US and Israeli authorities have closed a lease agreement this Wednesday for a plot of land intended to house the future permanent US Embassy in Jerusalem, a city recognized as the Israeli capital by the Trump Administration in late 2017.
The US Ambassador to Israel, Mike Huckabee, and the Israeli Foreign Minister, Gideon Saar, have signed the "agreement for the allocation of land intended for the construction of the permanent compound" of the North American diplomatic representation.

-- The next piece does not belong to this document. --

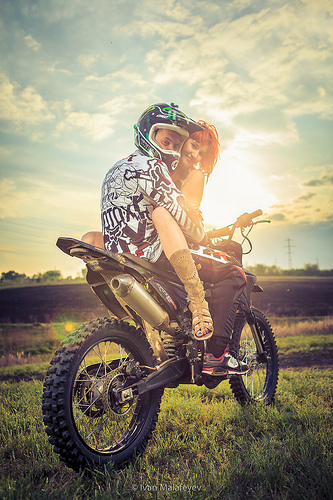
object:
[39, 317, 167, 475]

The Embassy has described this understanding as a "significant step in the historic diplomatic process" initiated by Trump in his first term by recognizing Jerusalem as the capital of Israel and moving the legation there from Tel Aviv, in addition to "further proof that the relationship between the United States and Israel is at its best."

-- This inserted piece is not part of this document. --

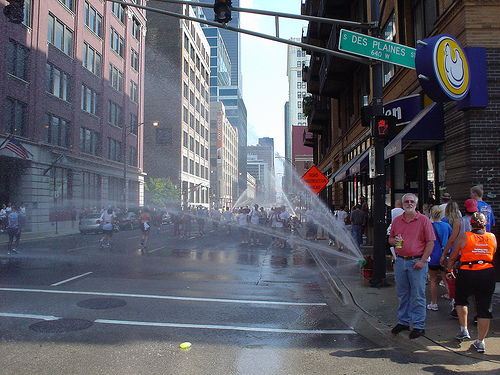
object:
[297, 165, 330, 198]
sign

At the signing ceremony, held at the Israeli Foreign Ministry headquarters, Huckabee stressed that this step "deepens and expands our presence in Jerusalem, the eternal capital of Israel," while Saar emphasized that "this agreement goes far beyond the cession of land."
"Trump's decision to move the US Embassy to Jerusalem was an act of historical justice. Today (...) that decision is further consolidated for generations to come," the Israeli minister stated.
The Center for the Rights of the Arab Minority in Israel, Adalah, has criticized in a statement that the pact is an "illegal" agreement, considering that the complex will be built on "confiscated Palestinian lands" under the "discriminatory" Absentee Property Law of 1950, seized from their rightful owners.
The organization recalled that in January 2023 it filed an appeal with the Israeli authorities to challenge, "on behalf of twelve descendants of the owners (...), including US and Jordanian citizens, along with Palestinian residents of Jerusalem," the allocation of that plot. However, the challenge was dismissed and, in April 2024, urban planning authorities ratified the project for the Embassy's location.
According to Adalah, "the construction of the Embassy complex violates the special international legal status of Jerusalem (...) established in UN General Assembly resolutions. The relocation of the Embassy and the recognition of the city as the capital of Israel constitute a flagrant endorsement of Israel's illegal annexation of East Jerusalem and its grave violations of International Humanitarian Law".
In the same statement, Adalah maintains that the agreement sealed this Wednesday "deliberately enshrines a profound historical injustice" and accuses the United States of endorsing with this step "the illegal appropriation of land" with identified owners and Israel's "illegal mechanisms of dispossession and displacement, (...) in direct defiance of International Law and the prohibition of illegal annexation".